How to defend: Use wallet software that supports Branch-and-Bound coin selection (Bitcoin Core) or manual coin control (Sparrow).

PayJoin Is NOT Detectable

The Undetectable Technique

PayJoin (BIP78) is deliberately designed to be indistinguishable from a normal payment. If you can detect it, it is not a proper PayJoin.

PayJoin's security model is that it poisons the Common Input Ownership Heuristic silently. If all inputs in a multi-input transaction are assumed to belong to the same entity, and in fact one input belongs to the recipient, then every clustering algorithm that relies on CIOH produces a false positive.

A properly constructed PayJoin transaction has no on-chain signature that distinguishes it from an ordinary payment. There are no extra outputs, no unusual value patterns, no script type anomalies, no identifiable metadata. Any "PayJoin detector" that fires on a transaction is either wrong (false positive on a normal transaction) or the PayJoin implementation is broken.

This is why PayJoin is one of the best privacy techniques available. Use BTCPay Server, Sparrow Wallet, or any BIP78-compatible wallet to construct PayJoin transactions. The fact that chain analysis cannot detect them is exactly why they work.
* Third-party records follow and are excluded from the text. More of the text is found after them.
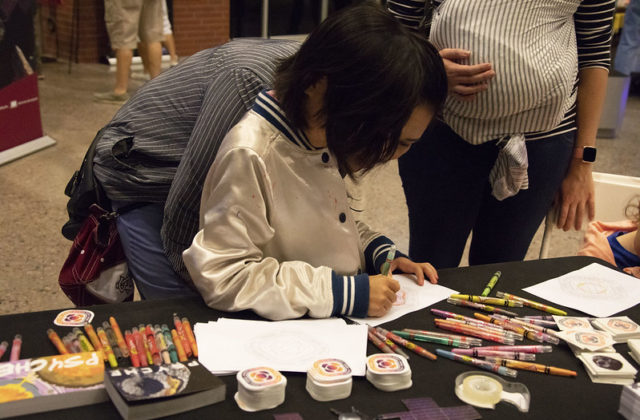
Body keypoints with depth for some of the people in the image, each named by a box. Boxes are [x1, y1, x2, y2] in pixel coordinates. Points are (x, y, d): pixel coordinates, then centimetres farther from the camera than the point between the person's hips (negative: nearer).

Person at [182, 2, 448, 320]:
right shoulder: (249, 156, -22)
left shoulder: (317, 136, 3)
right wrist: (345, 293, -24)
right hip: (281, 338, -5)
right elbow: (221, 276, -23)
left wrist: (380, 252, 2)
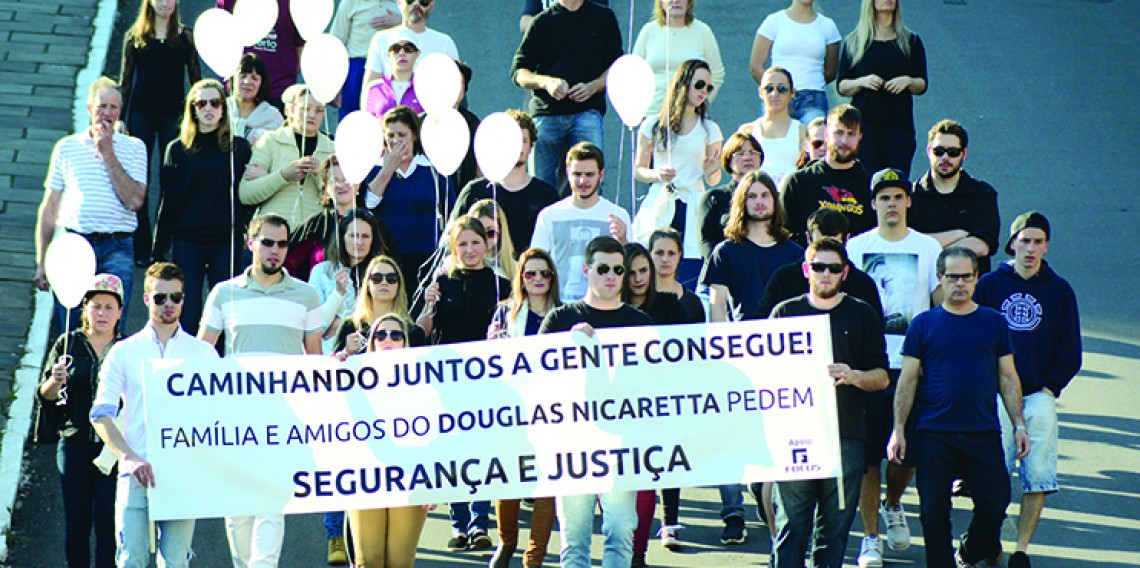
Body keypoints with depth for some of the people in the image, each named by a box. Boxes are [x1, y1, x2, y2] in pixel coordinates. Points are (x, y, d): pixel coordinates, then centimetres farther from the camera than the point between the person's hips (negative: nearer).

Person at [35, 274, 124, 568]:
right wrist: (55, 382, -16)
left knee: (107, 521, -10)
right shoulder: (68, 344, 8)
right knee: (76, 523, 3)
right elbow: (45, 395, 6)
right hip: (74, 444, 2)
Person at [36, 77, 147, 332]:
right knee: (66, 330, -2)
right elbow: (49, 208, 14)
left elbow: (134, 201, -6)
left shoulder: (133, 148, 8)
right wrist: (41, 261, 9)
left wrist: (108, 155, -5)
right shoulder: (67, 147, 12)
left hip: (116, 247, -1)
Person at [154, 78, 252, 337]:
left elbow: (246, 198, 12)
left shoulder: (239, 148, 7)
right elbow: (168, 202, 6)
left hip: (227, 242, 0)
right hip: (187, 242, 0)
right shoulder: (178, 150, 7)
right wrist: (158, 251, 3)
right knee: (188, 315, -1)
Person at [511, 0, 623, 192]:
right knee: (542, 185, -3)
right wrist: (546, 82, -11)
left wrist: (592, 87, -5)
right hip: (546, 113, 0)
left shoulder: (603, 18, 14)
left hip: (587, 110, 0)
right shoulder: (542, 21, 11)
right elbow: (518, 72, 9)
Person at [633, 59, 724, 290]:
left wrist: (712, 171, -10)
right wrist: (657, 174, -10)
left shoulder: (710, 130, 11)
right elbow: (638, 171, 10)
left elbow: (712, 181, 12)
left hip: (692, 210, 1)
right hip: (658, 208, -1)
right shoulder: (653, 126, 7)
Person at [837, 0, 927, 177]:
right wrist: (862, 82, -10)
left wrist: (908, 81, -8)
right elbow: (841, 87, 9)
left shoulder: (911, 41, 13)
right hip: (864, 122, -1)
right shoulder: (853, 43, 11)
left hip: (900, 123, 1)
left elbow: (922, 85, 13)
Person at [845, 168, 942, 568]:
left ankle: (893, 506, 31)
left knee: (909, 451, 1)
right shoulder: (855, 248, 5)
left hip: (914, 366, 1)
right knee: (868, 455, -2)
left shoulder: (928, 248, 7)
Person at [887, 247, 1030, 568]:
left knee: (995, 504, 0)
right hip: (934, 433, -1)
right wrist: (898, 430, -2)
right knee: (934, 510, -2)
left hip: (984, 433, 1)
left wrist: (1019, 425, 5)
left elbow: (1008, 378, 13)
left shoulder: (993, 322, 9)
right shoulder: (924, 324, 5)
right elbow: (907, 380, 5)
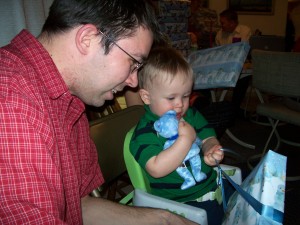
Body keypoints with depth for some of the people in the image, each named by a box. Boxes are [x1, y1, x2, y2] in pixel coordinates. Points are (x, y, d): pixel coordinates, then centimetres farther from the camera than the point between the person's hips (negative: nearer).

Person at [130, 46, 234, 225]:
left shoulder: (192, 115, 5)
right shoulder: (146, 131, -17)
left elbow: (208, 139, 6)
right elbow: (156, 169, -28)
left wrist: (212, 150, -18)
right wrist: (186, 139, -30)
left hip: (212, 183, 7)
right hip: (182, 201, -6)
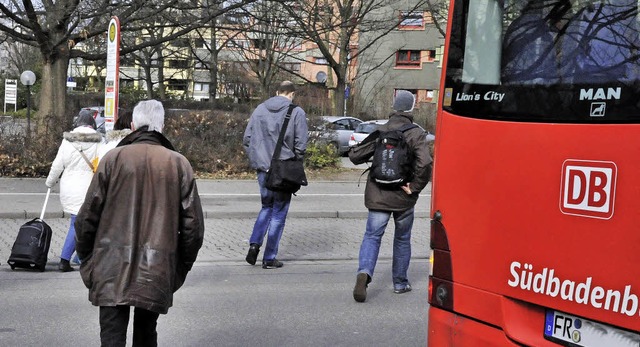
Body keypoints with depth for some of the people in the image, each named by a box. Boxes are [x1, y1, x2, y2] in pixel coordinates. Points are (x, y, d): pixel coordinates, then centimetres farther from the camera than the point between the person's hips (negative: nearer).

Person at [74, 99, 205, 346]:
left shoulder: (113, 158, -2)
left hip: (113, 270, -2)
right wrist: (182, 267, 15)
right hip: (158, 270, 2)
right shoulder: (179, 164, 2)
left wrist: (86, 258, 13)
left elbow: (88, 216, 0)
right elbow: (193, 224, 4)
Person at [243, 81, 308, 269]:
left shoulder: (259, 109, 7)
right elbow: (300, 145, -10)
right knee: (278, 213, 7)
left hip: (263, 169, 4)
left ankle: (254, 243, 3)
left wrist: (256, 160, 13)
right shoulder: (297, 112, -6)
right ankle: (269, 257, 10)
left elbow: (246, 139, 7)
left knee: (266, 207, 22)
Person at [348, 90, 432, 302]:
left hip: (378, 195, 1)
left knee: (372, 236, 4)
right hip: (403, 197, -1)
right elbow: (424, 163, -24)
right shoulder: (416, 134, -8)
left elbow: (355, 156, 1)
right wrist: (415, 187, -12)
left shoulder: (380, 132, 0)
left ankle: (364, 272, -22)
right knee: (402, 239, 16)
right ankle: (400, 282, 24)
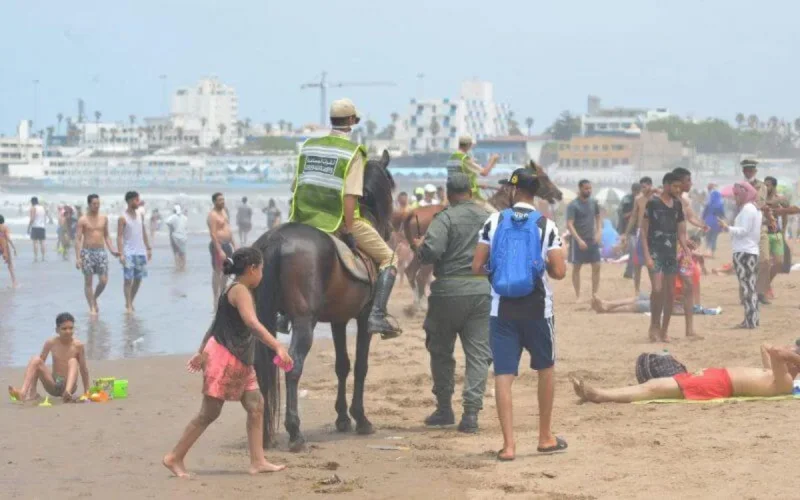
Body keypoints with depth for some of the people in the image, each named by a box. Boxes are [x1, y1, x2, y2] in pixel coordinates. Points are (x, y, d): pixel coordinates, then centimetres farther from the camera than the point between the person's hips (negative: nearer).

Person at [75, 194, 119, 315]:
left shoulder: (104, 218, 8)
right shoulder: (83, 220, -4)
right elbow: (78, 239, -6)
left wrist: (112, 250, 5)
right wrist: (78, 257, -13)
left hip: (101, 251, 3)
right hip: (87, 252, -3)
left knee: (104, 280, -2)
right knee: (88, 281, 0)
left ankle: (94, 299, 23)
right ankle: (92, 307, 7)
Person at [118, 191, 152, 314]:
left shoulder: (140, 215, 10)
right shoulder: (123, 218, -8)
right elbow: (119, 236, -11)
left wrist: (148, 248, 12)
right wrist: (121, 254, -18)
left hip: (140, 252, 6)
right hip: (129, 252, -6)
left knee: (138, 279, 8)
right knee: (128, 279, -7)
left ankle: (130, 302, 20)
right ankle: (128, 306, -5)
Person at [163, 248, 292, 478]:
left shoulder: (237, 291, 16)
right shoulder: (240, 291, -15)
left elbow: (216, 324, 22)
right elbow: (252, 323, -30)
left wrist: (201, 353, 27)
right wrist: (278, 346, -37)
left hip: (240, 362, 10)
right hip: (224, 358, -10)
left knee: (256, 405, 1)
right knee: (209, 413, -3)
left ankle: (258, 461, 0)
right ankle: (174, 457, 5)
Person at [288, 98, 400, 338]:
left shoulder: (308, 146, 10)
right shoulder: (353, 152, -7)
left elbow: (296, 185, 12)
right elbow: (350, 195, -15)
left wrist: (298, 217, 22)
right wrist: (348, 232, -14)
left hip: (306, 219, 5)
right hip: (340, 219, -5)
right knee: (389, 258, 6)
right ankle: (377, 315, -9)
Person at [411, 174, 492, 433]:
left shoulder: (445, 218, -8)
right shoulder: (489, 218, 8)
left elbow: (430, 251, -20)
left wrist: (419, 246, 0)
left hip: (449, 290, -3)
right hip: (484, 290, 3)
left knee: (441, 351, 12)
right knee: (478, 353, 3)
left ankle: (444, 409, 18)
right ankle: (471, 411, -5)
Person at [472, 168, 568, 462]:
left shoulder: (494, 222, -1)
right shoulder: (546, 226, -4)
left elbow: (477, 267, -1)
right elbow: (559, 272, -8)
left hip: (502, 308, 0)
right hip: (537, 308, 0)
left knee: (503, 374, 2)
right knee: (545, 368, 18)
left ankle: (508, 444, -6)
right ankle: (545, 438, 25)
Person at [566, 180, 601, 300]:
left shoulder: (594, 202, 5)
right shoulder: (573, 205, -13)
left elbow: (598, 217, 17)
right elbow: (569, 224, -18)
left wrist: (599, 232, 0)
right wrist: (579, 240, -27)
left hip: (592, 239, 5)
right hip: (578, 240, -5)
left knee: (597, 266, 1)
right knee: (576, 267, 2)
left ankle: (594, 294, 8)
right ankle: (578, 295, 7)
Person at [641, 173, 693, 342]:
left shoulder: (677, 205, 10)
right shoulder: (653, 203, -7)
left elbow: (680, 233, 15)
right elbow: (644, 230, -7)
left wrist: (688, 252, 2)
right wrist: (647, 255, -15)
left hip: (671, 253, 6)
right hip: (655, 252, -6)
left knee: (669, 293, 6)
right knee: (657, 289, -19)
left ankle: (664, 331, 13)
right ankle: (654, 325, -2)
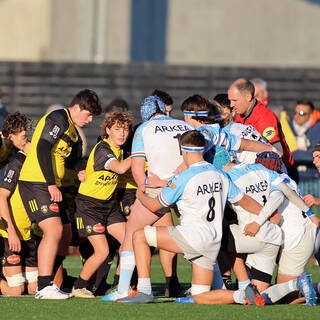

Cross-Heuristic Intelligence

Individual heuristics analyze isolated signals, but real-world transactions produce findings that interact. Chain analysis firms use compound analysis:

RBF + Change detection: When both RBF signaling and change detection fire, the change finding's confidence is boosted because the wallet that initiated RBF is the one controlling the change output
Multi-heuristic confidence: When change detection is corroborated by 2 or more independent signals (wallet fingerprint, peel chain, low entropy), the confidence in change identification increases
Behavioral fingerprint rollup: When 2 or more behavioral signals fire together (wallet fingerprint, round fee rate, RBF signaling, BIP69 ordering, coin selection patterns), their combined fingerprinting power exceeds the sum of individual impacts

This is why relying on a single privacy technique is insufficient. You need layered defense.